Because it has complete copies of Lua 5.2 (src/lib/lua52), stb truetype (src/lib/stb), and SDL2 (winlib/SDL2-2.0.10) checked in.

Excluding those, it's 1369 lines of C (.c or .h), and 5389 lines of Lua (.lua), and 112 lines of other files (license, readme, build scripts...); or 78.4% Lua, 19.9% C, and 1.6% other. I didn't count fonts or images (.ttf, .ico, or .inl).

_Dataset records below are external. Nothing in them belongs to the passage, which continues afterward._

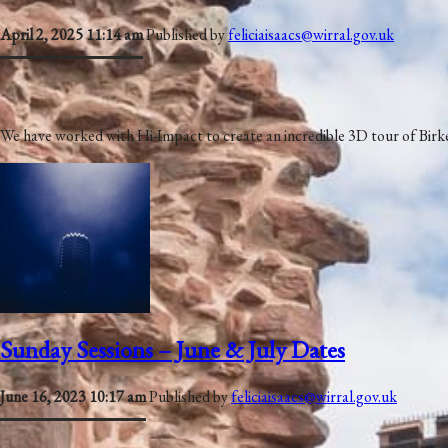
April 2, 2025 11:14 am
Published by
feliciaisaacs@wirral.gov.uk
We have worked with Hi-Impact to create an incredible 3D tour of Birke
Sunday Sessions – June & July Dates
June 16, 2023 10:17 am
Published by
feliciaisaacs@wirral.gov.uk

It seems to include the entirety of Lua - https://github.com/rxi/lite/tree/master/src/lib/lua52

Which is written in C.

Odd that they chose lua 5.2. The most popular luas nowadays are 5.1 (the version that luajit implements), and 5.3 (which was for a long time the 'latest and greatest', though it's been superseded by 5.4).
5.4 hasn't officially released (it's in the RC stage) so 5.3 is still the latest stable/supported version.
They have all of the lua implementation checked in, which they didn't write.

Most of the implementation is oddly in the "data" folder.

Probably because that C code is the embedded Lua interpreter. See the lua.h file, there's the copyright notice at the bottom.
If you check the C sources you'll find that it's Lua itself and libSDL.